Additionally, organisations like Trauma Care International Foundation and LFR International have stepped in to bridge the response gap through training.

These groups have trained over 350 paramedics in Lagos and more than 1,000 Federal Road Safety Corps personnel nationwide, aiming to improve first response across critical locations.

While progress has been made, these figures underscore the urgent need for expanded, equitable, and better-coordinated emergency care systems across Nigeria.

During emergencies, residents are advised to please call the toll-free emergency hotline at 112 for all police vehicles, ambulances, fire trucks, etc services.

Lagos govt mute
Efforts to contact the Lagos State Ministry of Health proved futile, as calls to the spokesperson, Tunbosun Ogunbanwo, rang out. Text and WhatsApp messages were also not responded to.

An email sent to the ministry’s official address ([email protected]) at 6:52 am on Wednesday, June 9, 2025, had yet to be replied to as of press time on Friday.

Similarly, the Permanent Secretary of the Lagos State Emergency Management Agency, Dr Femi Oke-Osanyintolu, did not respond to calls, text messages, or WhatsApp messages.

Efforts to reach the Director of LASAMBUS, Mrs Wuruola Makinde, were also unsuccessful.

New ambulances unveiled
In what appears to be an official acknowledgement of the state’s declining emergency response capacity, the Lagos State Government, on Friday, unveiled 10 new pre-fabricated ambulance points under the LASAMBUS scheme.

The move, according to the government, is seen as a corrective step to boost the state’s struggling pre-hospital care system, which has faced mounting criticism over delayed response times and deteriorating infrastructure.

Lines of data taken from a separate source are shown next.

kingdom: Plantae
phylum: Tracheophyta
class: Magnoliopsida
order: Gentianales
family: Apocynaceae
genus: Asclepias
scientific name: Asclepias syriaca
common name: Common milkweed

Unveiled by the Special Adviser to the Governor on Health, Dr Kemi Ogunyemi, the newly established ambulance bases are located in Agege, Agbowa, Masha (Surulere), Badagry, Mile 2, Epe, Shomolu, Igando, Iba, and Ibeju-Lekki, areas previously identified as underserved.

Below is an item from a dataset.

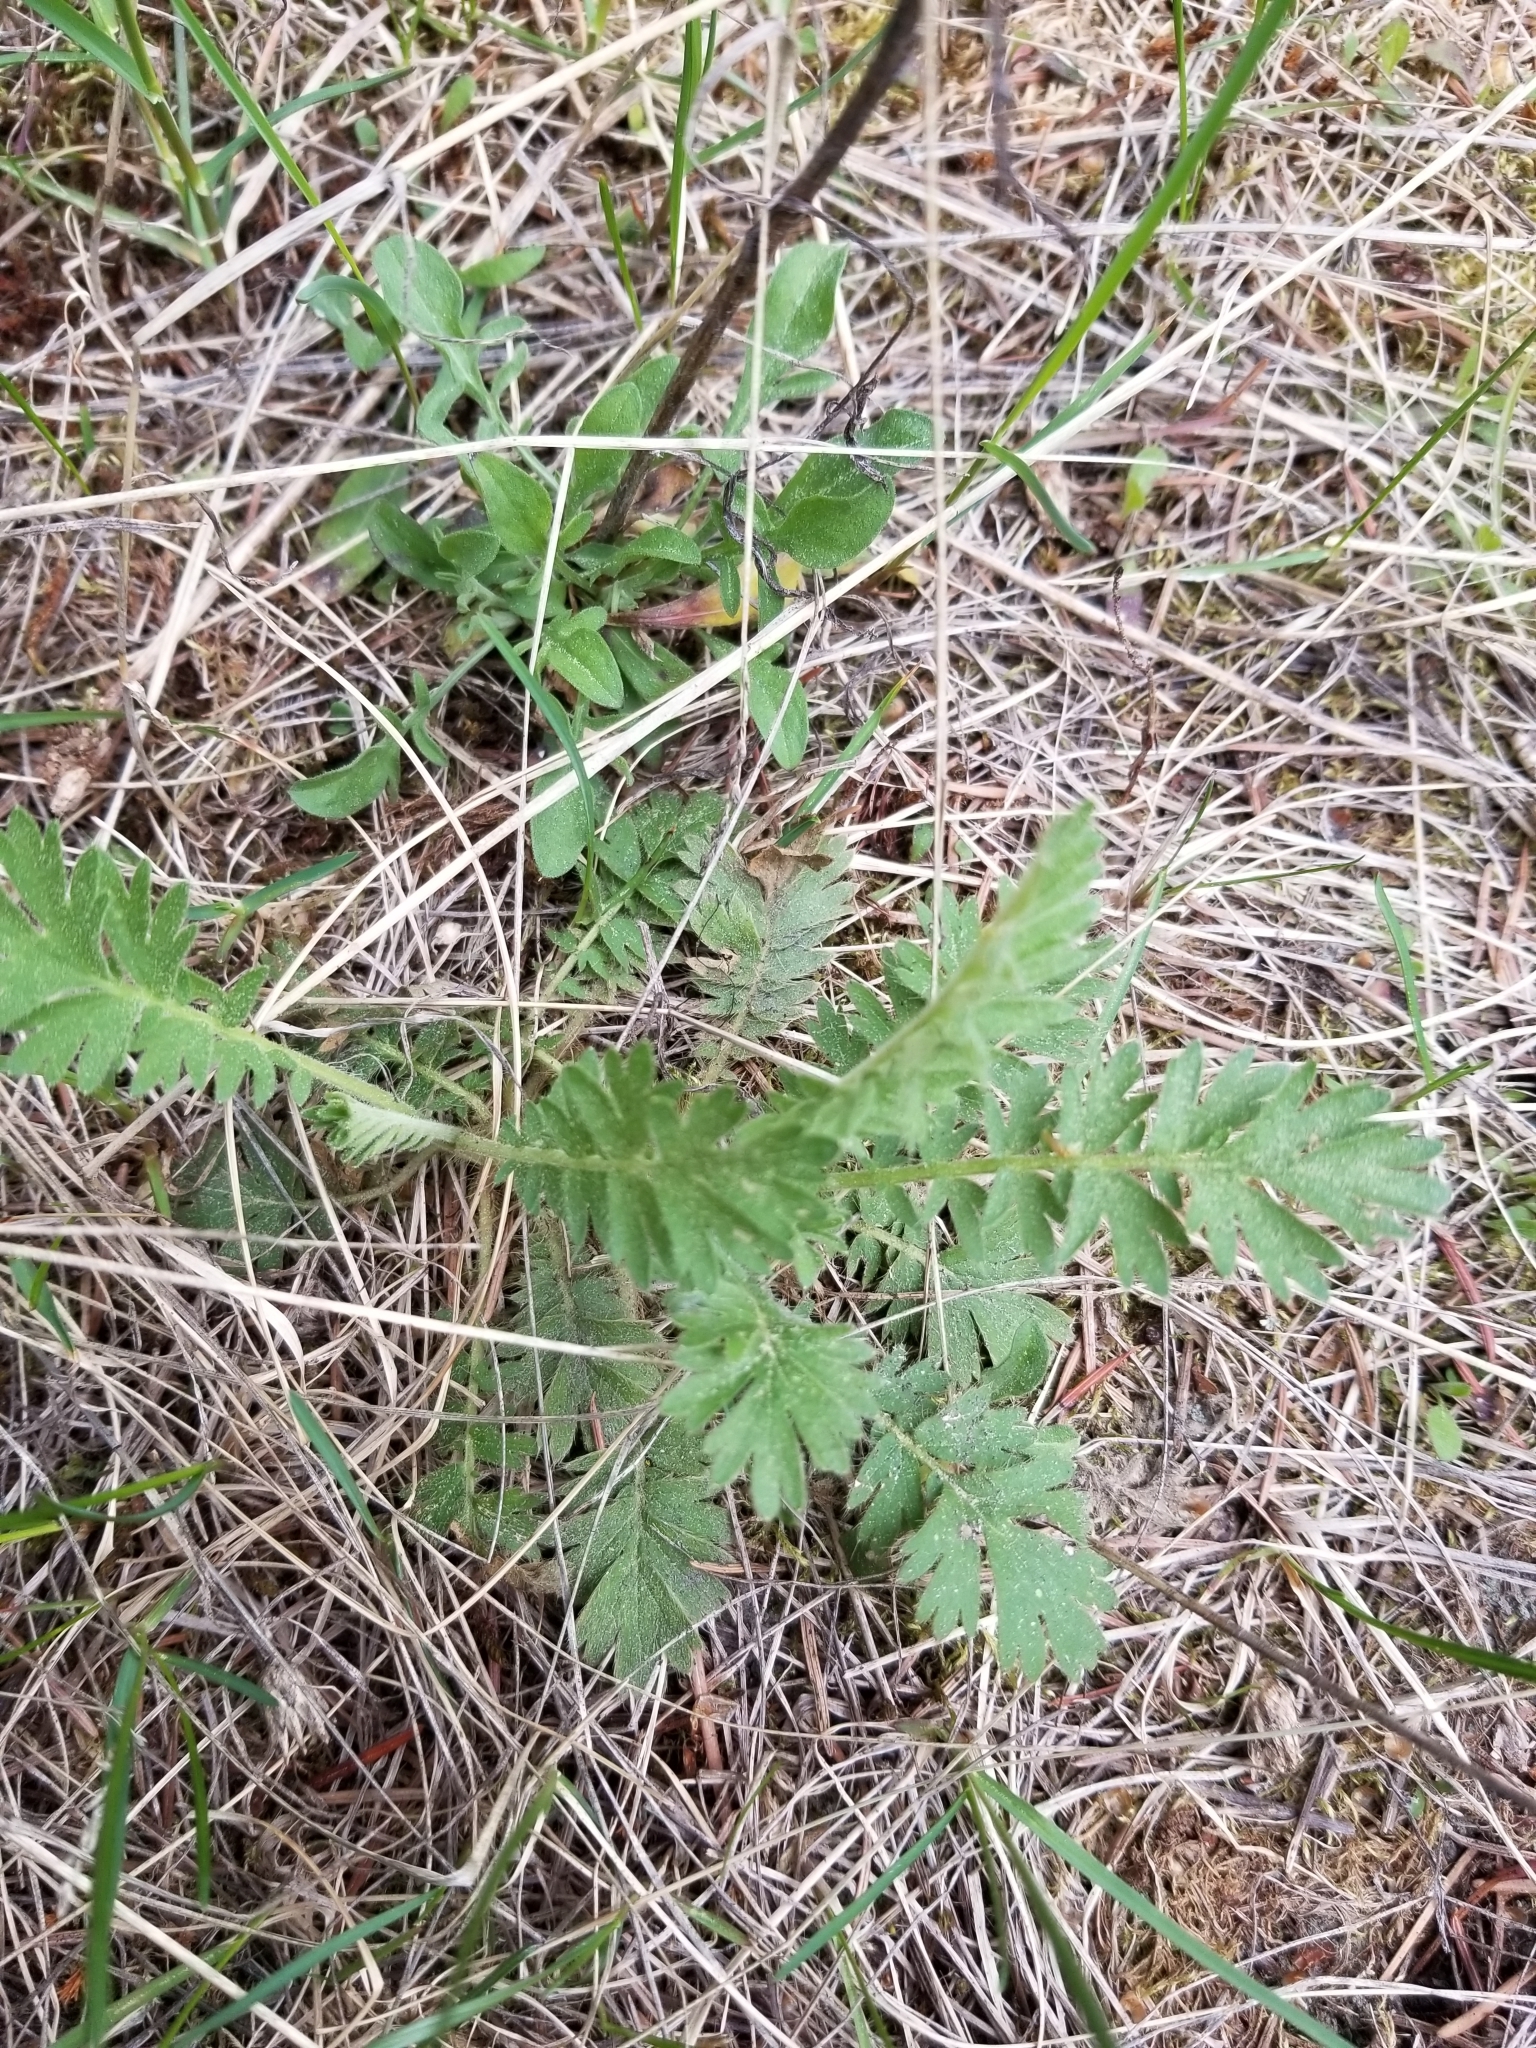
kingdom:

At a commissioning ceremony held at the Agege LASAMBUS Point, Ogunyemi admitted the need to “significantly improve” emergency healthcare access in Lagos, noting that the development aligns with the Babajide Sanwo-Olu administration’s THEMES+ agenda.

“These new ambulance points represent not just infrastructure, but renewed hope and access to lifesaving care,” she said, adding that situating the units closer to communities will help reduce response times in critical situations.

Also in attendance were top officials from the Ministry of Health, including Permanent Secretary Dr Olusegun Ogboye, and representatives from the contractor, Hamibra Integrated Nigeria Ltd.

Observers say the government’s actions signal a tacit recognition of previous lapses in emergency medical delivery, and an attempt to restore public confidence in LASAMBUS.